§ Input records

++++++++

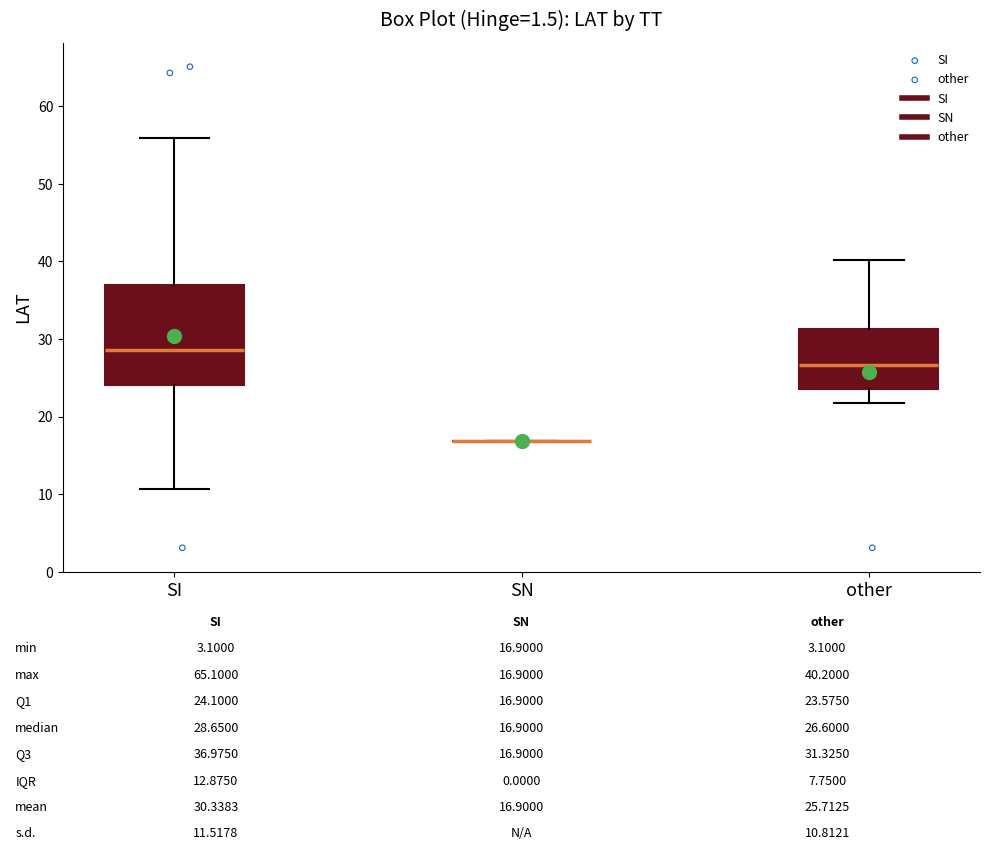

Comparing the boxes themselves (not the whiskers), which one is the tallest?

SI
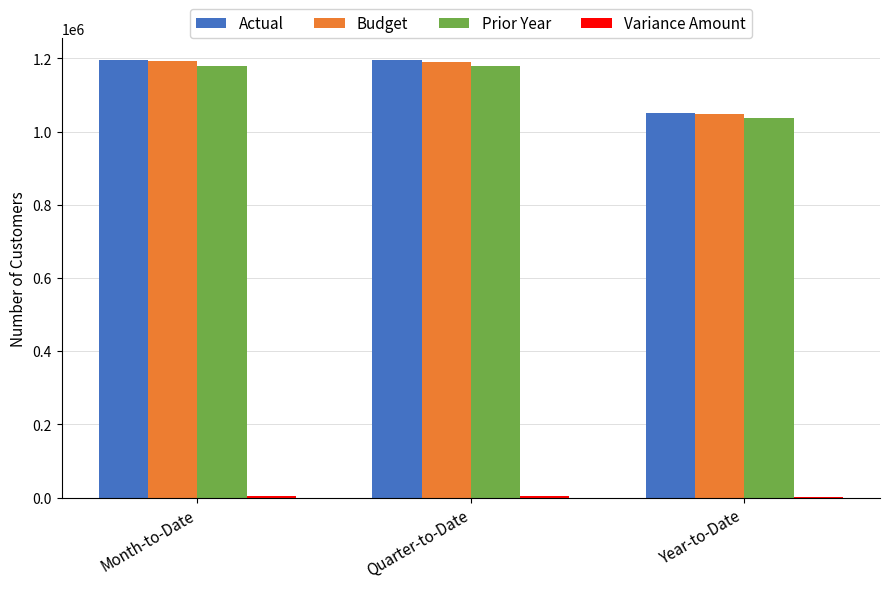

What is the maximum value shown in the chart?

1195095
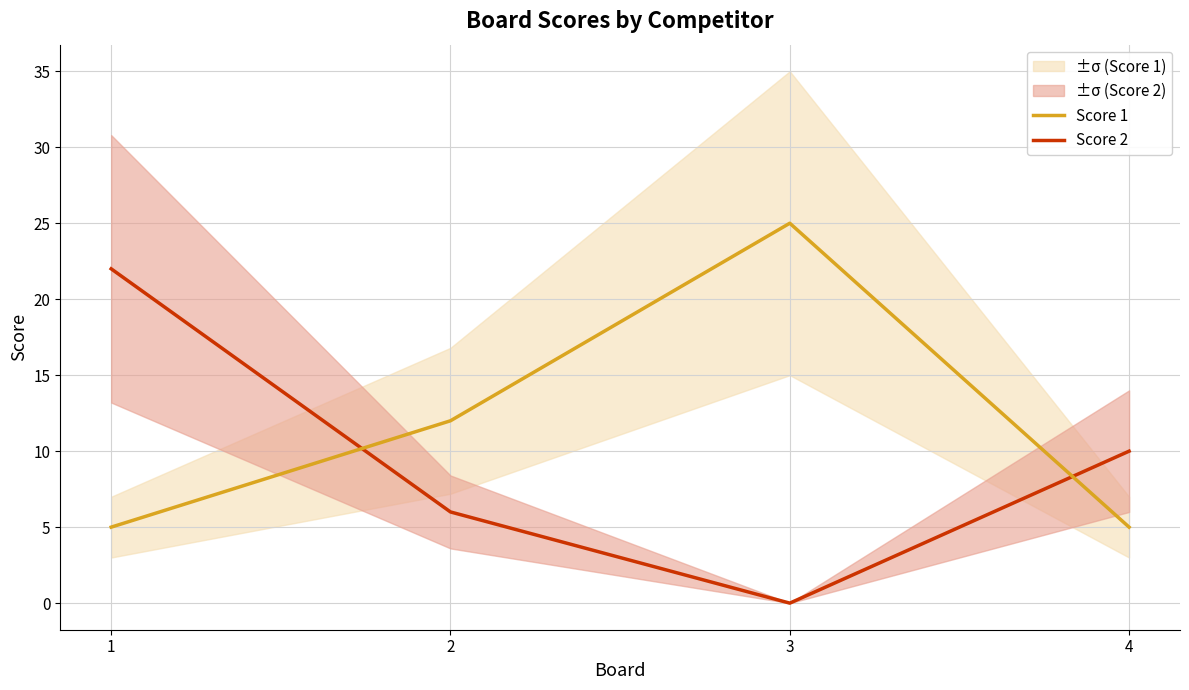

What are all the series names shown in the legend?

Score 1, Score 2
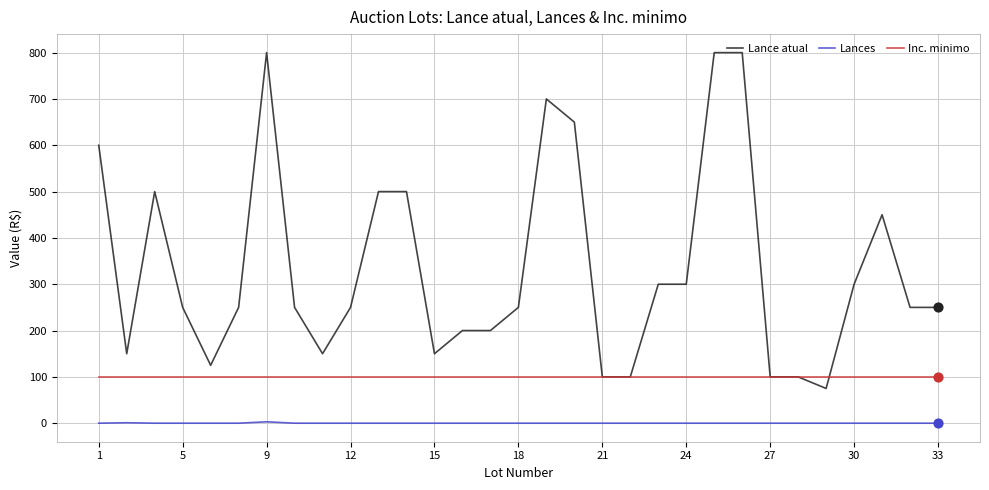

What are all the series names shown in the legend?

Lance atual, Lances, Inc. minimo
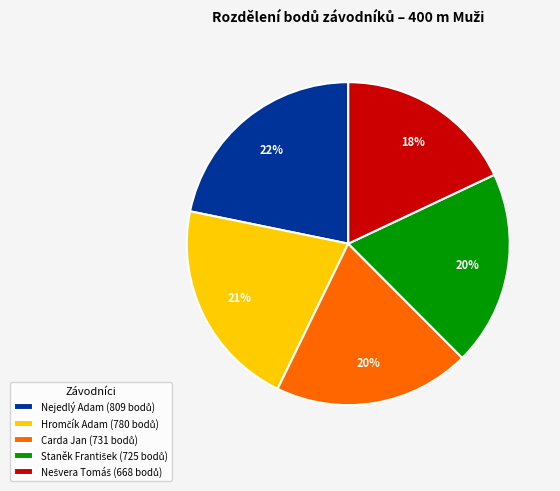

Is there a majority slice in this chart?

No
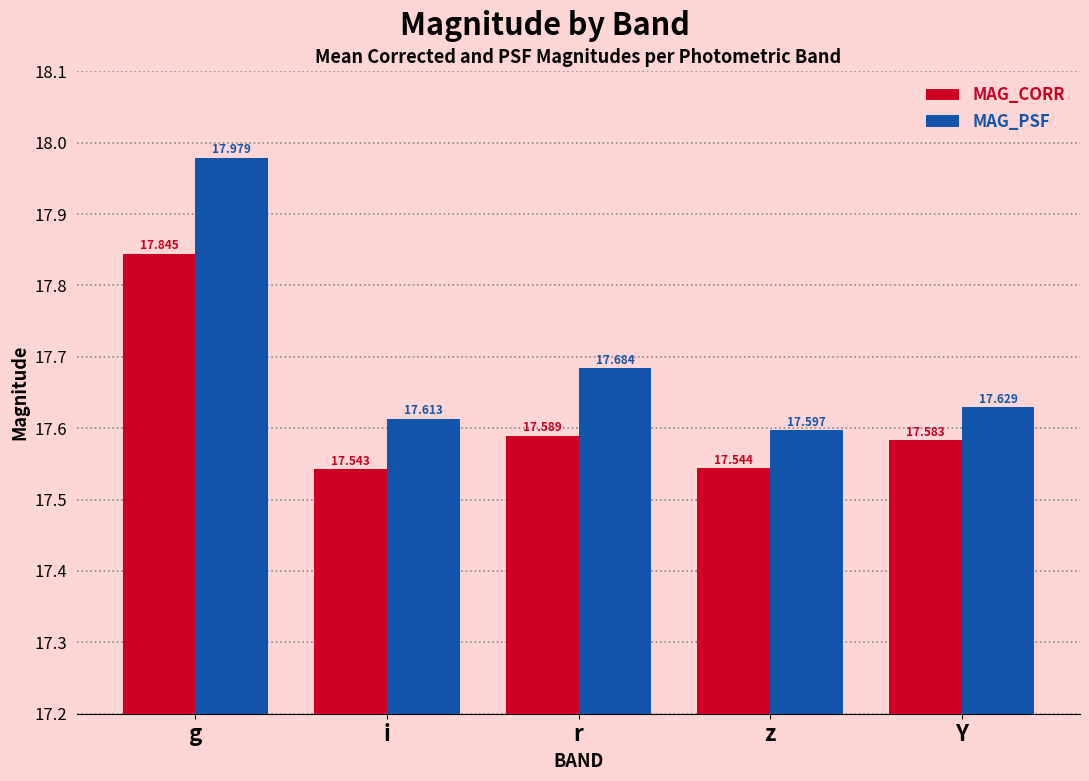

How many categories are shown in the chart?

5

++++++++

§ Assignment
Rewrite the whole listing above with "series names" changed to "series labels" wherever it appears, keeping everything else the same. Leave out the pictures.

§ Task response
Comparing the boxes themselves (not the whiskers), which one is the tallest?

SI

What is the maximum value shown in the chart?

1195095

What are all the series labels shown in the legend?

Score 1, Score 2

What are all the series labels shown in the legend?

Lance atual, Lances, Inc. minimo

Is there a majority slice in this chart?

No

How many categories are shown in the chart?

5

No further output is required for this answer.